Whilst walking the Heaphy track many years ago I remember being shown a plant whose shoots would help sustain you if you were without water. The plant was a supplejack vine and the tender shoots, tasting a bit like a green bean, were certainly juicy. Fortunately I have never had occasion to rely on this knowledge for survival but it is something I remembered when coming across this plant as a horticulturist.
Supplejack, or kareao, is known botanically as Ripogonum scandens. It is a vine of lowland forests throughout the country and is quite distinctive. It has stems that are so dark in colour they look black and these can form quite a thicket. The leaves have an obvious pair of lateral veins each side of the midrib which also help to distinguish this climber.
Initially the dark twining stems arise from the forest floor, coiling around branches for support. Once these stems have reached sufficient light they produce non-twining stems bearing the leathery green leaves and inflorescences.
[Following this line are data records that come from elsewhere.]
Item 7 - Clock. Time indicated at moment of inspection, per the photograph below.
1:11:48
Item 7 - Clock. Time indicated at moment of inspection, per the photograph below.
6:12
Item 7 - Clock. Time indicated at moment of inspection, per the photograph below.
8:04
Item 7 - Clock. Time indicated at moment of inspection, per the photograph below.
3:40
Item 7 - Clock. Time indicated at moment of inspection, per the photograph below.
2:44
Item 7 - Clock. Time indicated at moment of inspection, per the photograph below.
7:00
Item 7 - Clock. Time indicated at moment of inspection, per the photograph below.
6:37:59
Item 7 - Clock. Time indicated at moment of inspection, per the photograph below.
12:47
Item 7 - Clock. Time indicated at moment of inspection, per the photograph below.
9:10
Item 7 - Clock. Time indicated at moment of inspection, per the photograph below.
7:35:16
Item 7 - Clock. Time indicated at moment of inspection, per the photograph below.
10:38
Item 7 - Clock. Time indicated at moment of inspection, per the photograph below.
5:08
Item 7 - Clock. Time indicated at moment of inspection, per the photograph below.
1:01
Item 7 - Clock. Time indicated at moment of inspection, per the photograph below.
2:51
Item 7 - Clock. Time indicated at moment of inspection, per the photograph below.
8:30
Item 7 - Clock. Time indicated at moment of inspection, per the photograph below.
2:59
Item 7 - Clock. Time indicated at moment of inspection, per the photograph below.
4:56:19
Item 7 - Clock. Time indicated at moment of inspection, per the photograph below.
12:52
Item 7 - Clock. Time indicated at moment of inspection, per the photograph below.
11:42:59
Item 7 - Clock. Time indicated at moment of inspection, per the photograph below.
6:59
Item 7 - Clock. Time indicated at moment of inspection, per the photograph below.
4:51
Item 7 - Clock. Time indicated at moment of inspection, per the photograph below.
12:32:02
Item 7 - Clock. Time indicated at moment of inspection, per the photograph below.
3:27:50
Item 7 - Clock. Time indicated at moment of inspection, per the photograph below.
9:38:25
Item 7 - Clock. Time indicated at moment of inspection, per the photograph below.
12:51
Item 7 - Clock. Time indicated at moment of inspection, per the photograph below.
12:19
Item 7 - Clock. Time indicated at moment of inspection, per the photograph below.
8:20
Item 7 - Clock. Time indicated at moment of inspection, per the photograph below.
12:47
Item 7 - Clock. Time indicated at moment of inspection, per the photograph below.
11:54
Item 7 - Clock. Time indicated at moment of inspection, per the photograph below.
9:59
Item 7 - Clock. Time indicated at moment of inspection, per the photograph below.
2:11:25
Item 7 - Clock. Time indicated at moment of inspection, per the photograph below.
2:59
The flowers of supplejack are fairly insignificant, however the round red fruit are showy and make me think of jaffas. These can be present throughout the year but are not always obvious unless you’re looking up. Currently the bright red fruit can be easily seen at Dunedin Botanic Garden in the north tree & shrub border, adjacent to Lovelock Avenue, in the Native Plant Collection.
Supplejack grows naturally in the native bush areas of the New Zealand Native Plant Collection and Rhododendron Dell in the upper Botanic Garden.
Shirley Stuart is curator of the native plant collection at Dunedin Botanic Garden.